TASK ITEM. From the post on the three-strikes law below, reproduce verbatim the stretch from "Labour, as usual, is" through "victory for ACT.".

Reaction to Three Strikes

January 20th, 2010 at 8:59 am by David Farrar

The Herald reports:

National and Act have agreed to pass a three-strikes law under which some killers will be locked away in prison without any chance of release.

Once an offender is convicted of a third serious offence, the judge will have to impose the maximum sentence for the crime.

For murder and manslaughter, the maximum is life imprisonment.

Murderers will actually face life without parole on their second strike – if convicted of murder. The second strike is the normal sentence with no parole. However the only sentence for murder is life. So if a murderer has one previous convictions for a serious violent or sexual offence, then they will get life with no parole (if both offences occur after this law has been passed).

Labour says the move is a gimmick that falls well short of what National was promising before the last election.

Labour, as usual, is wrong. National did not promise at all. This policy goes well beyond what National promised. It is a pretty major victory for ACT.

SUPPLIED DATA.
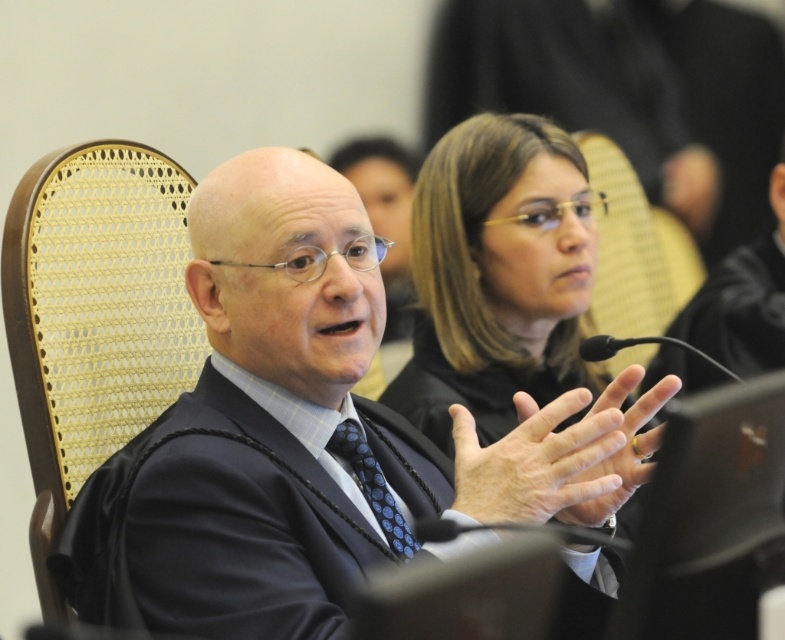
You are standing in the conference room and want to take a photo of the man in the foreground. The camera you are using has a maximum focus range of 1.5 meters. Can you capture a clear photo of the man at point (6,337)?

The point (6,337) is 1.54 meters away from the camera. Since the camera can only focus up to 1.5 meters, the photo may not be clear as the distance exceeds the maximum focus range.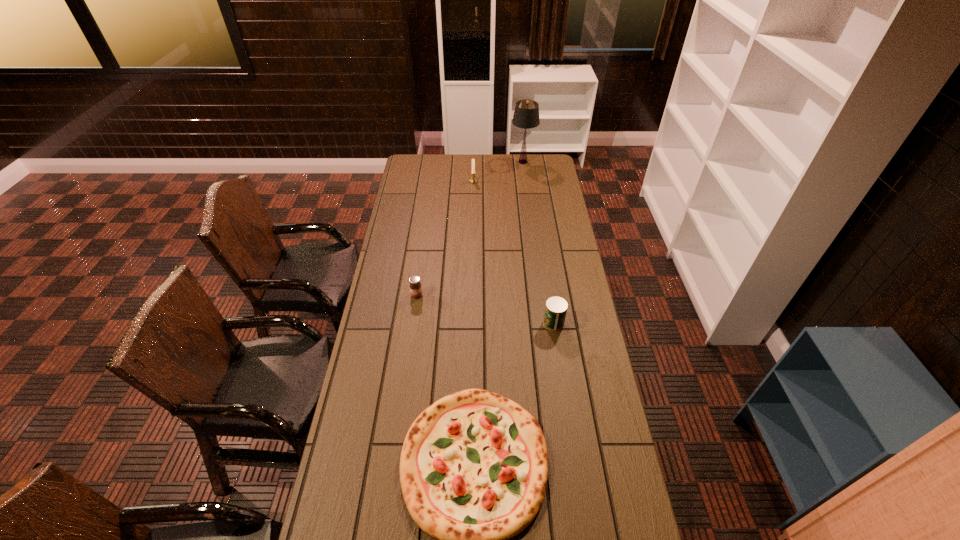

ANSWER SPACE.
Labour, as usual, is wrong. National did not promise at all. This policy goes well beyond what National promised. It is a pretty major victory for ACT.